É referido nas duas NMA que, para uma prescrição do exercício segura e eficaz, dever-se-ão ter em conta as características individuais, objetivos e preferências de cada indivíduo, adaptando a prescrição à intensidade dos sintomas, de molde minimizar a sensibilização central.[1] [6]
Reflexão Critica
Podemos então considerar a relevância do exercício físico, fundamentada no treino de força muscular, como uma das soluções mais eficazes ao tratamento e prevenção da DLC, comparativamente aos tradicionais alongamentos e terapias manuais, que são defendidos, por muitos, com uma forma eficiente de melhorar as dores e a incapacidade. O pilates foi uma das modalidades que mais se destacou, tratando-se de uma metodologia assente no treino de força, com especial incidência na musculatura do tronco. É de grande relevância na prescrição do treino, conseguir-se especificar o exercício ao paciente, atendendo aos gostos, características individuais e sintomas. Julgo assim, que nos devemos despreocupar de procurar a melhor metodologia, mas, sim, focarmo-nos nos exercícios que irão permitir a cada indivíduo, manter uma rotina de treino adequada no maior tempo possível. Considerando que a evidência sugere a importância do fortalecimento da musculatura do tronco, que as metodologias aplicadas envolvem exercícios com grande integração articular e com um foco muscular disperso pelas diferentes regiões corporais, não seria pertinente estudar o efeito do treino isolado de coluna, explorando toda a amplitude articular disponível e os diferentes comprimentos contráteis?
Citando Karl Popper: “A ciência será sempre uma busca, jamais uma descoberta. É uma viagem, nunca uma chegada…”
Bibliografia:
- [1] P. J. Owen et al., “Which specific modes of exercise training are most effective for treating low back pain? Network meta-analysis,” British Journal of Sports Medicine, vol. 54, no. 21. BMJ Publishing Group, pp. 1279–1287, Nov. 01, 2020. doi: 10.1136/bjsports-2019-100886.
- [2] J. A. Hayden, J. Ellis, R. Ogilvie, A. Malmivaara, and M. W. van Tulder, “Exercise therapy for chronic low back pain,” Cochrane Database of Systematic Reviews, vol. 2021, no. 9. John Wiley and Sons Ltd, Sep. 28, 2021. doi: 10.1002/14651858.CD009790.pub2.
- [3] A. Searle, M. Spink, A. Ho, and V. Chuter, “Exercise interventions for the treatment of chronic low back pain: A systematic review and meta- analysis of randomised controlled trials,” Clinical Rehabilitation, vol. 29, no. 12. SAGE Publications Ltd, pp. 1155–1167, Dec. 01, 2015. doi: 10.1177/0269215515570379.

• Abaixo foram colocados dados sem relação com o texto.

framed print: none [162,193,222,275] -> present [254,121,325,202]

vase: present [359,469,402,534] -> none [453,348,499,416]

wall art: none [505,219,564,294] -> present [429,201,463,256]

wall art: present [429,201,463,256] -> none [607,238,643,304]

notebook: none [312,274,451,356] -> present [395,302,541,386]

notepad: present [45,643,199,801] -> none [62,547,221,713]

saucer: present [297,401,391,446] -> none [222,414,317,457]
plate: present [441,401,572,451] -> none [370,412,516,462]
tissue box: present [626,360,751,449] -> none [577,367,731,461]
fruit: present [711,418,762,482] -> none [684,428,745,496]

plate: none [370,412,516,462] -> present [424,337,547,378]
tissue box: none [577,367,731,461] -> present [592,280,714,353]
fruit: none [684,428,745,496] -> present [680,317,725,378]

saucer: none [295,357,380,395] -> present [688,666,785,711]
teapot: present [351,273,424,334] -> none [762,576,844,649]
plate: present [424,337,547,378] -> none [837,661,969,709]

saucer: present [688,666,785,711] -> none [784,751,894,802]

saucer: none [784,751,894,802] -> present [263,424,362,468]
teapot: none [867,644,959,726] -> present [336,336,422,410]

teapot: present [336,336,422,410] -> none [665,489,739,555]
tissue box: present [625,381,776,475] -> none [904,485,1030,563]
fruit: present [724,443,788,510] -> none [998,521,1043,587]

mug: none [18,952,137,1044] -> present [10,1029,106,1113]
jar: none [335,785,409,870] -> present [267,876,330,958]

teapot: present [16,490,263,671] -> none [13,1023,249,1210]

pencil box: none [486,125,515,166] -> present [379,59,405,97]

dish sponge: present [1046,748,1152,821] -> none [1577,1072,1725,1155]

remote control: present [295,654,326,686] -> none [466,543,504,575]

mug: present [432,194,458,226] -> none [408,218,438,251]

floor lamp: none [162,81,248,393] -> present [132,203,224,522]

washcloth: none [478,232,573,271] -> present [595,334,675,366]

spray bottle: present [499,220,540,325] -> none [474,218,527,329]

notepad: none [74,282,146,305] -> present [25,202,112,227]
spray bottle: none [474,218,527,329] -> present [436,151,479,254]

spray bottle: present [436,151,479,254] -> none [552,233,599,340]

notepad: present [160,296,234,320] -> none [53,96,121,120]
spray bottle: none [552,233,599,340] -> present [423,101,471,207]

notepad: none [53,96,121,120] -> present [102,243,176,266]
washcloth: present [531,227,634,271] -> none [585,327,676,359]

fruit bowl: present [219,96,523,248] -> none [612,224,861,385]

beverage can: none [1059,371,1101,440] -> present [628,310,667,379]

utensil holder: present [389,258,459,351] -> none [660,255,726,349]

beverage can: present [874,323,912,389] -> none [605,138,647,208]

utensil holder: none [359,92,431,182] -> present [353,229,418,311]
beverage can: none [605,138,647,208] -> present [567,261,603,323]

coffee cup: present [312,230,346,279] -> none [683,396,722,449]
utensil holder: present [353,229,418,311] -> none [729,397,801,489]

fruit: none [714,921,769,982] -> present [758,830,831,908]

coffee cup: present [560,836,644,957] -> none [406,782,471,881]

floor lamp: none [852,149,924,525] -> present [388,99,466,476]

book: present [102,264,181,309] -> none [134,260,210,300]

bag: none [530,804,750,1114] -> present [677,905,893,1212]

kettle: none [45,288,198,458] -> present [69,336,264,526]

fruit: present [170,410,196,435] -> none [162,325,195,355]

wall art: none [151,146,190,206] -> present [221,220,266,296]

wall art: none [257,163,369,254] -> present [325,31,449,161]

- [4] R. D. Meucci, A. G. Fassa, and N. M. Xavier Faria, “Prevalence of chronic low back pain: Systematic review,” Revista de Saude Publica, vol. 49. Universidade de Sao Paulo, 2015. doi: 10.1590/S0034- 8910.2015049005874.
- [5] C. Maher, M. Underwood, and R. Buchbinder, “Non-specific low back pain,” The Lancet, vol. 389, no. 10070. Lancet Publishing Group, pp. 736–747, Feb. 18, 2017. doi: 10.1016/S0140-6736(16)30970-9.
- [6] R. Fernández-Rodríguez et al., “Best Exercise Options for Reducing Pain and Disability in Adults With Chronic Low Back Pain: Pilates, Strength, Core-Based, and Mind-Body. A Network Meta-analysis,” Journal of Orthopaedic and Sports Physical Therapy, vol. 52, no. 8. Movement Science Media, pp. 505–521, Aug. 01, 2022. doi: 10.2519/jospt.2022.10671.